Verilen metin —

Davalı … Kurumu vekili istinaf başvuru dilekçesinde, hüküm sonucunda yer alan vekalet ücretine ilişkin itiraz bulunduğunu, YİDK kararının iptali davalarında istinaf mahkemeleri de dahil olmak üzere, yerleşik olarak, ilgili mahkeme kararlarının genelinde anılan ödemelere ilişkin davalılar aleyhine müteselsil sorumluluğa hükmedilmediğini, davalılar aleyhine hükmedilen miktarların belirtildiği biçimde düzeltilmesinin gerektiğini, dava konusu “… bambu” ibareli marka başvurusu, bütünü itibariyle bırakılan izlenim açısından dikkate alındığında davacıya ait “…” ibaresini içeren 2015 106784 sayılı “… ” markası dahil olmak üzere 2017/09787, 2017 02271, 2017 01197, 2017 01114, 2017 01106, 2017 01102, 2017 01096, 2016 43047, 2016 41478, 2016 41468, 2016 41459, 2016 38677, 2016 36759, 2016 35897, 2016 35871, 2016 35364, 2016 35361, 2016 35359, 2016 35352, 2016 35286, 2016 35275, 2016 35268, 2016 35261, 2016 31907, 2014 87210, 2014 87202, 2011 29814 itiraz markaları ile kısmen benzerlik gösterse de, başvuru kapsamındaki mal/hizmetler, itiraz gerekçesi markaların kapsamında bulunan mal/hizmetlerle aynı/benzer nitelikte olmadığını, davalının başvuru markasının kapsamındaki mal/hizmetler, davacının itiraz markalarındaki mal/hizmetlerle aynı ya da benzer nitelikte olmadığını, itiraza konu başvurunun tescilinin 6769 Sayılı SMK’nın 6/5. maddesinde belirtilen koşulların oluşmasına yol açacağı yönünde de bir kanaat oluşmadığını ileri sürerek, ilk derece mahkemesi kararının kaldırılmasını, davanın reddine karar verilmesini istemiştir.

GEREKÇE : Dava, marka ile ilgili Kurum kararlarının iptali ve markanın hükümsüzlüğü
istemine ilişkindir.

Ham kayıtlar —

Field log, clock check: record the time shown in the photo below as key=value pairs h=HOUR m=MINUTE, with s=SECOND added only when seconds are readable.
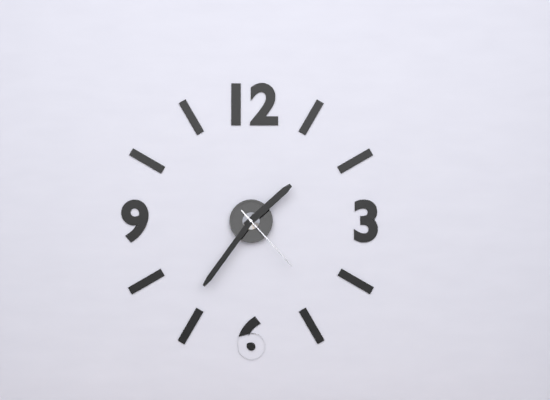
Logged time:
h=1 m=36 s=23
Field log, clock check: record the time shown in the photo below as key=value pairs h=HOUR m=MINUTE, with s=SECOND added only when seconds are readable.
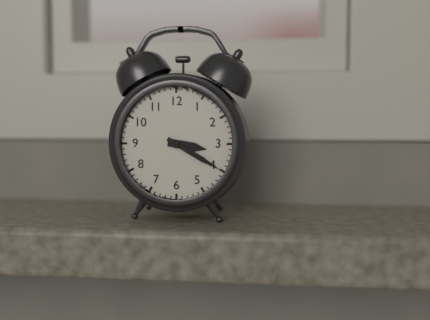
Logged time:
h=3 m=20
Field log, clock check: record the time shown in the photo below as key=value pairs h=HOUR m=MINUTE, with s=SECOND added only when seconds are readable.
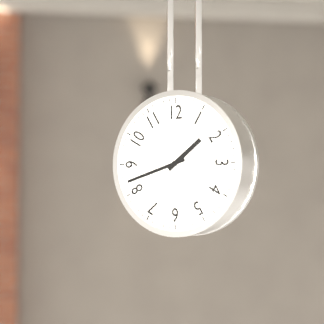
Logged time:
h=1 m=42
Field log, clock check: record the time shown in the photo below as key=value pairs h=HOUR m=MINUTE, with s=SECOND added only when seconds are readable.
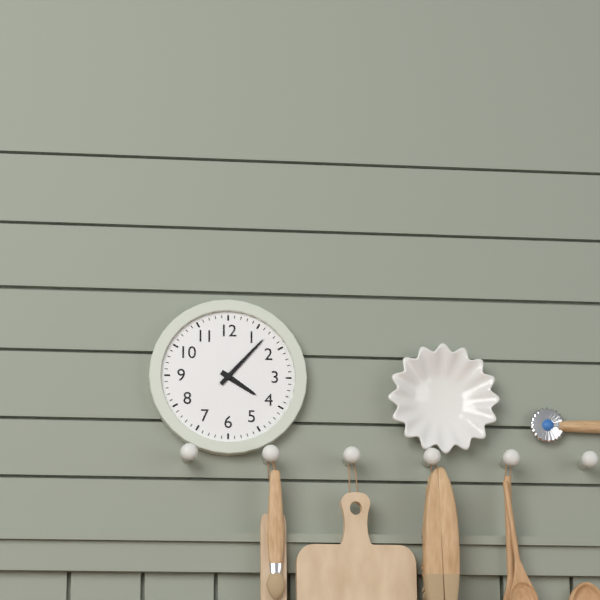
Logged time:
h=4 m=7
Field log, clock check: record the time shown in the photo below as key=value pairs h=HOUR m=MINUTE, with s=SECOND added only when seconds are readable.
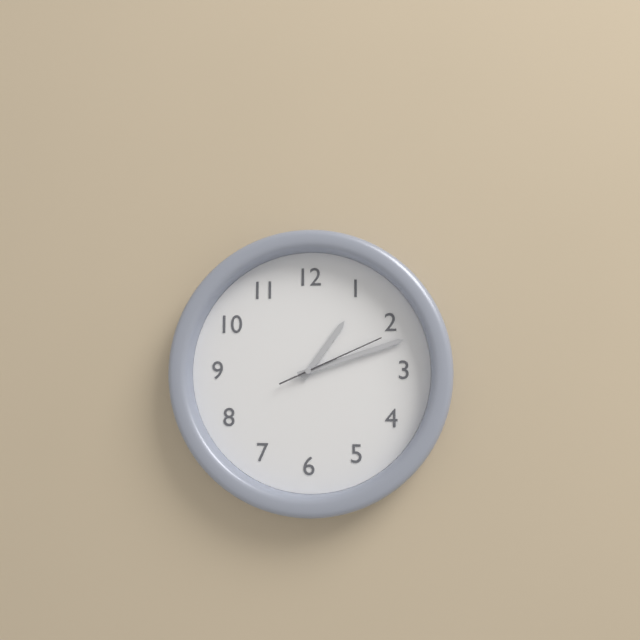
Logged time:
h=1 m=12 s=11
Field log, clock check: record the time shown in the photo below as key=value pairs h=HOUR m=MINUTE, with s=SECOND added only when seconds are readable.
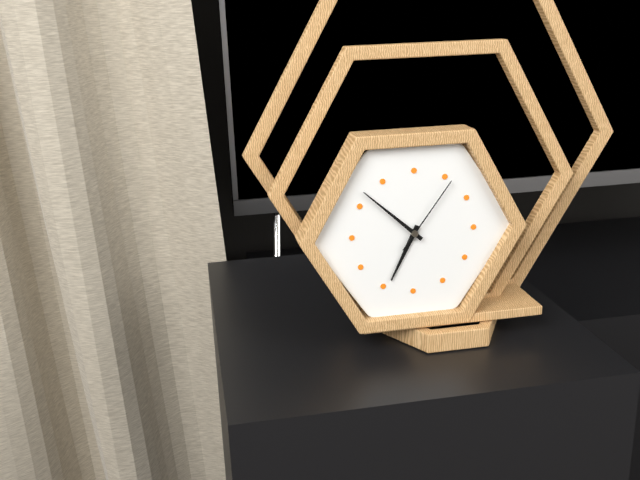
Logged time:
h=6 m=52 s=6
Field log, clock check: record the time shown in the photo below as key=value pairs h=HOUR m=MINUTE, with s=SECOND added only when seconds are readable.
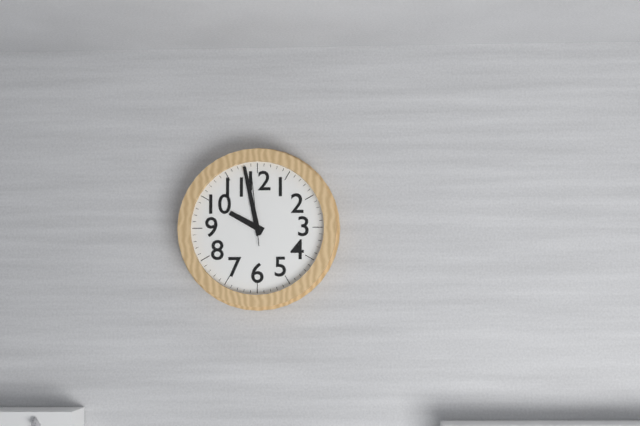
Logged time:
h=9 m=58 s=59
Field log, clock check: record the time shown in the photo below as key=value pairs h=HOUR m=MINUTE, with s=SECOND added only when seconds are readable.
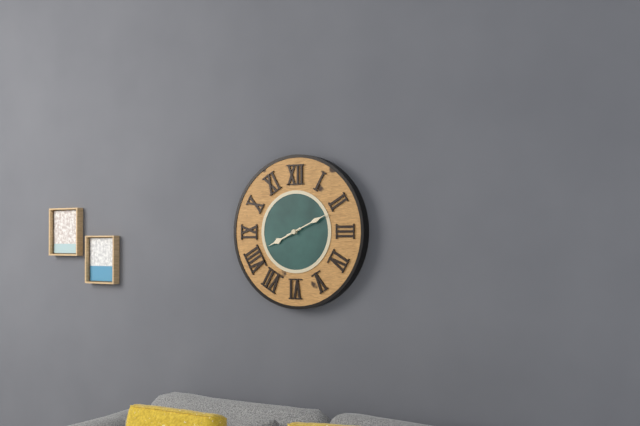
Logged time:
h=8 m=11
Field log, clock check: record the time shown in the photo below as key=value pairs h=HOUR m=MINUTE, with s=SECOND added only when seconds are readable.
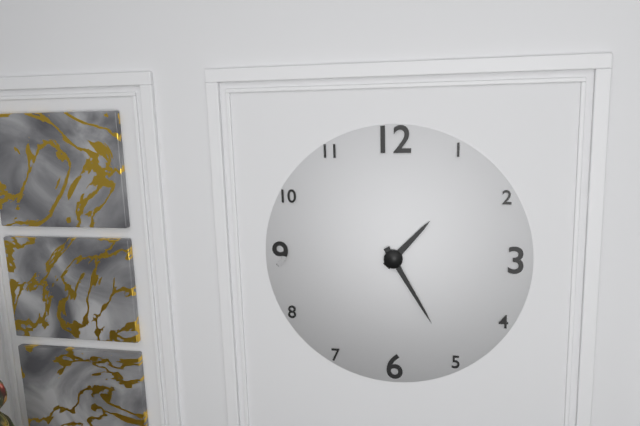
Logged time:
h=1 m=25
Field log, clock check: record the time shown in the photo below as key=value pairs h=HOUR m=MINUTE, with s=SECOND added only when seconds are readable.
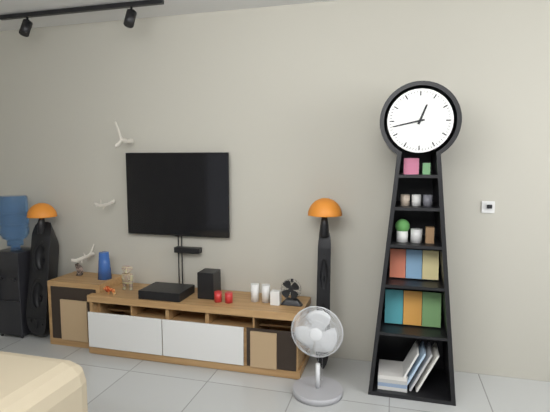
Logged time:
h=12 m=43
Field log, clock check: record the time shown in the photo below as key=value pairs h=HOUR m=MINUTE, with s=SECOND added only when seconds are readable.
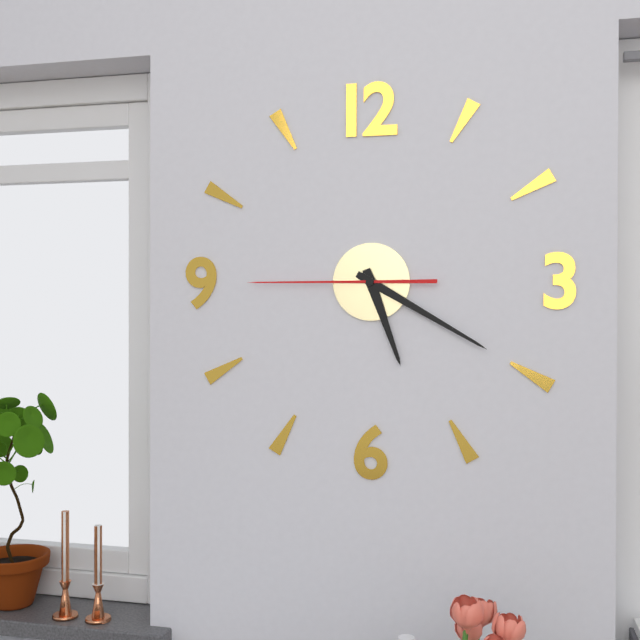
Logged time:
h=5 m=20 s=45
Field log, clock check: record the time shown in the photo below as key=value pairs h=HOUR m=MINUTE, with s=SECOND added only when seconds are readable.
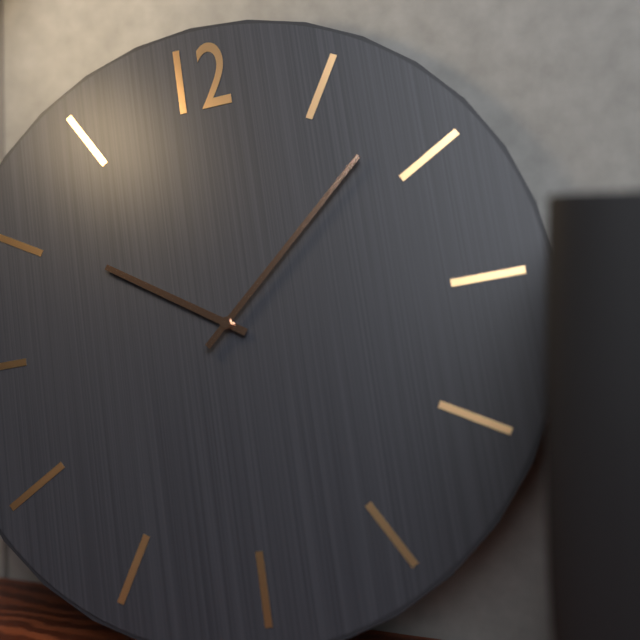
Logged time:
h=10 m=8
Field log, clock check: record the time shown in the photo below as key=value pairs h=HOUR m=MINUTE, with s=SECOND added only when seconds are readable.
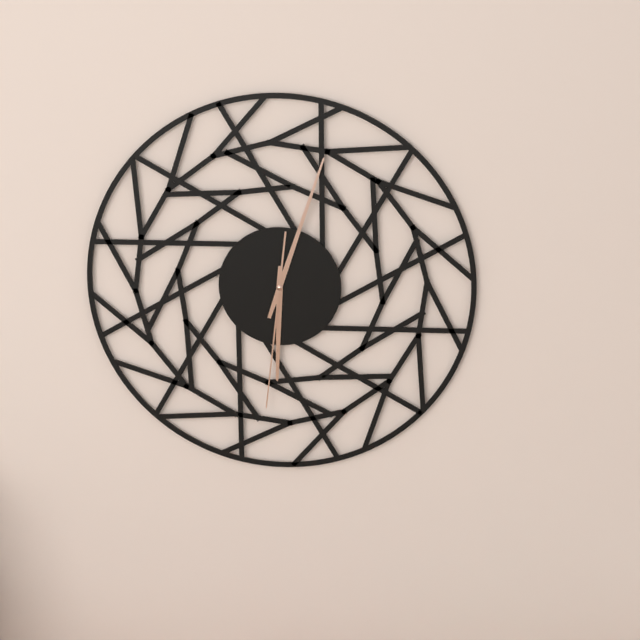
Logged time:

Kısa alıştırma —
Verilen metne göre şunları yanıtlayın:
(a) Davacıya ait olduğu belirtilen markanın sayısı nedir?
(b) İtiraza konu başvurunun tescili konusunda hangi kanunun hangi maddesi anılıyor?
(c) GEREKÇE bölümüne göre dava neye ilişkindir?

Görevin çıktısı —
(a) 2015 106784
(b) 6769 Sayılı SMK'nın 6/5. maddesi
(c) Marka ile ilgili Kurum kararlarının iptali ve markanın hükümsüzlüğü istemine